Placing a baby for adoption is a bittersweet experience. It is not just a singular event, it changes your life forever. One does not simply place a baby for adoption and forget all about it. Choosing adoption means grief, joy, love and loss. Choosing adoption means choosing life.
Placing my baby for adoption was the hardest thing I have ever done. While I was pregnant, I experienced a lot of judgement. I was young and single, so many people assumed that I was without moral, saying that I had thrown my life away. When I chose adoption, some people called me irresponsible, or didn’t believe that I loved my baby. That was hard for me.
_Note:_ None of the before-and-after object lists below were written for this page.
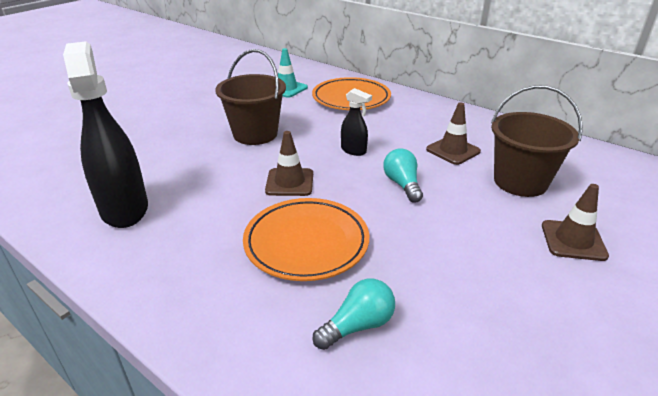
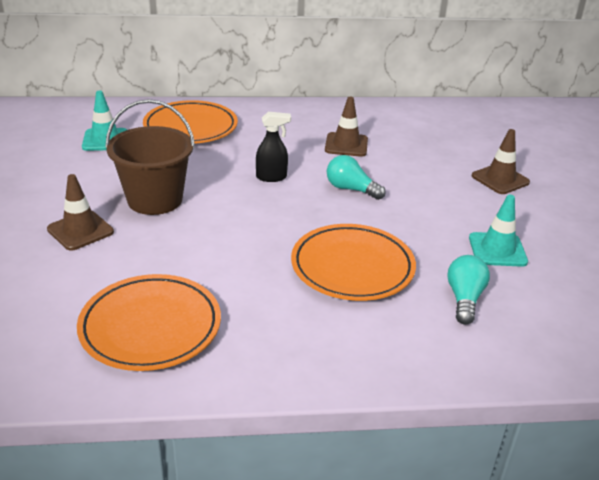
camera: 45 degrees left, 0 degrees up
black spray bottle [63,41,148,228] -> orange plate [77,274,221,371]
brown traffic cone [265,131,313,196] -> brown traffic cone moved to [47,174,114,251]
brown bucket [491,85,583,197] -> none
none -> turquoise traffic cone [469,195,528,267]

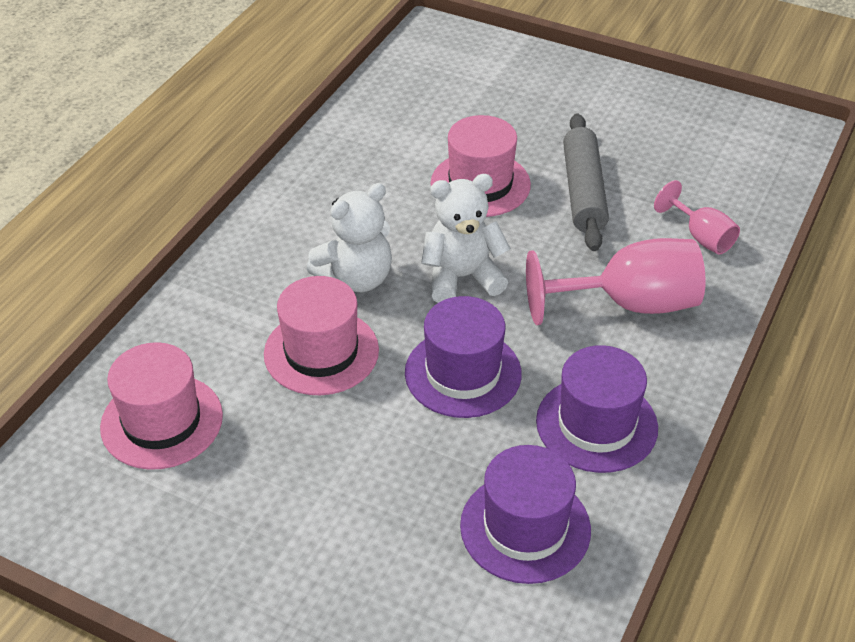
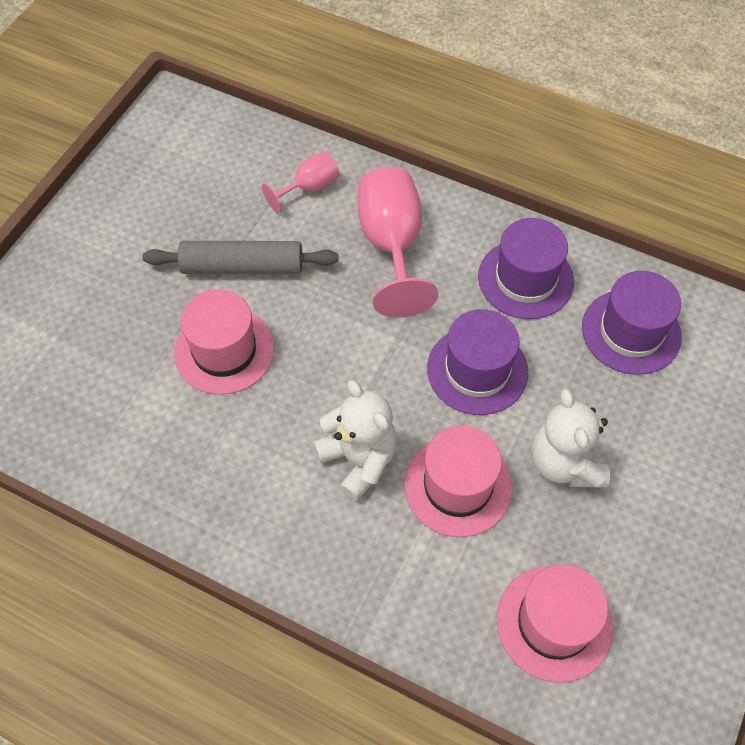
camera: 90 degrees left, 15 degrees up
white teddy bear [421,174,511,303] -> white teddy bear moved to [531,389,610,488]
However, for every negative comment I received, I got at least five that were positive. Most people understood that I was doing my best with a difficult situation. I had friends, family, and even strangers reach out and support me through my pregnancy. Some of the people I had been the most afraid of being judged by were the ones who were the most supportive of me and my decision.
Delivering my baby knowing that I wouldn’t be taking her home with me was exhausting, physically and emotionally. I cried from the pain of labor and the pain of my heart. Just when I was ready to give up, my sweet baby finally entered the world. The nurse handed her to me, and I knew that no matter how hard it had been, and no matter how hard it would be, the cliché is true–it was worth it. I loved my baby more than I ever thought possible.
When the time came to place my newborn baby into her adoptive parent’s arms, my heart shattered. This baby who I loved so fiercely wasn’t mine anymore. I couldn’t hold her or soothe her when she cried. I wouldn’t be there for her first steps, and I wouldn’t be the one she called mama. It made me think I would never recover.
Two years later and I can say I have found a new normal. I will never fully ‘get over’ the loss of placing my baby for adoption. The pain is the cost of loving her. But it doesn’t hurt every day. I am blessed to have a very open adoption, so I receive regular photos and updates from her adoptive parents. I visit my birth daughter often, and we share a special bond that I wouldn’t trade for anything. She is thriving with her beautiful family, living the childhood I hoped and dreamed she would have.
My adoption journey hasn’t been easy, but it’s been worth it. I have become stronger, more empathetic, and more loving. For every tear I have shed for my loss, I have smiled and laughed with joy for my open adoption. Watching my birth daughter grow up being loved by her adoptive family heals my heart and brings joy to my soul. Carrying this little person and helping to build a forever family has been an honor.